For the purpose of determining whether there are such grounds, the competent authorities shall take into account all relevant considerations including, where applicable, the existence in the State concerned of a consistent pattern of gross, flagrant or mass violations of human rights.
Terror Suspect Alleges Torture: Detainee Says U.S. Sent Him to Egypt Before Guantanamo
U.S. authorities in late 2001 forcibly transferred an Australian citizen to Egypt, where, he alleges, he was tortured for six months before being flown to the U.S. military prison at Guantanamo Bay, Cuba, according to court papers made public yesterday in a petition seeking to halt U.S. plans to return him to Egypt.
Egyptian-born Mamdouh Habib, who was detained in Pakistan in October 2001 as a suspected al Qaeda trainer, alleges that while under Egyptian detention he was hung by his arms from hooks, repeatedly shocked, nearly drowned and brutally beaten, and he contends that U.S. and international law prohibits sending him back.
Habib's case is only the second to describe a secret practice called "rendition," under which the CIA has sent suspected terrorists to be interrogated in countries where torture has been well documented. It is unclear which U.S. agency transferred Habib to Egypt.
Habib's is the first case to challenge the legality of the practice and could have implications for U.S. plans to send large numbers of Guantanamo Bay detainees to Egypt, Yemen, Saudi Arabia and other countries with poor human rights records.

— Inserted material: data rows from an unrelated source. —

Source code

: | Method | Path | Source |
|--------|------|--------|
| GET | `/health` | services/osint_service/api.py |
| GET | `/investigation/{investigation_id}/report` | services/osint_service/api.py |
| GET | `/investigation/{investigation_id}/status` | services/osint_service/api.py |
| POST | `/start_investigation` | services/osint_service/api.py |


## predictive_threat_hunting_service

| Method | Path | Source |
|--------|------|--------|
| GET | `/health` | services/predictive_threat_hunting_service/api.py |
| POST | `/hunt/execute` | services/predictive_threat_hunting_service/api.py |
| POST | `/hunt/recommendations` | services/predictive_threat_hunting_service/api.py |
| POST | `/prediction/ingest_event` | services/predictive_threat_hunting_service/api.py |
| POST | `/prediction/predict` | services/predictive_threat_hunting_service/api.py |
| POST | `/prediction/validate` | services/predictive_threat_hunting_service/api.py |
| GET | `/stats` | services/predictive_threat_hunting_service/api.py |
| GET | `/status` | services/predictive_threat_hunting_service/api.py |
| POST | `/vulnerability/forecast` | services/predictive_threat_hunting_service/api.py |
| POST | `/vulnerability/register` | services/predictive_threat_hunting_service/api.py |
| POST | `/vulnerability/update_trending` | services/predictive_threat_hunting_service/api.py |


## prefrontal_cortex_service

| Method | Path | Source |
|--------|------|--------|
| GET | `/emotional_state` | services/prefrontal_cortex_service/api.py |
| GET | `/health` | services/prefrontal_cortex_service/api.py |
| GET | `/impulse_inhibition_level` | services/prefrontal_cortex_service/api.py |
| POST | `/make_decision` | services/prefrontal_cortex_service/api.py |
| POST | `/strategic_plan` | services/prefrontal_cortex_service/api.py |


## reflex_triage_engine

The CIA has acknowledged that it conducts renditions, but the agency and Bush administration officials who have publicly addressed the matter say they never intend for the captives to be tortured and, in fact, seek pledges from foreign governments that they will treat the captives humanely
The Habib case is getting closer and closer to the Maher Arar case in Canada. Australia has consistently defended the US violation of Article 3. Canada held a judicial inquiry. Australia relies on press releases from Philip Ruddock.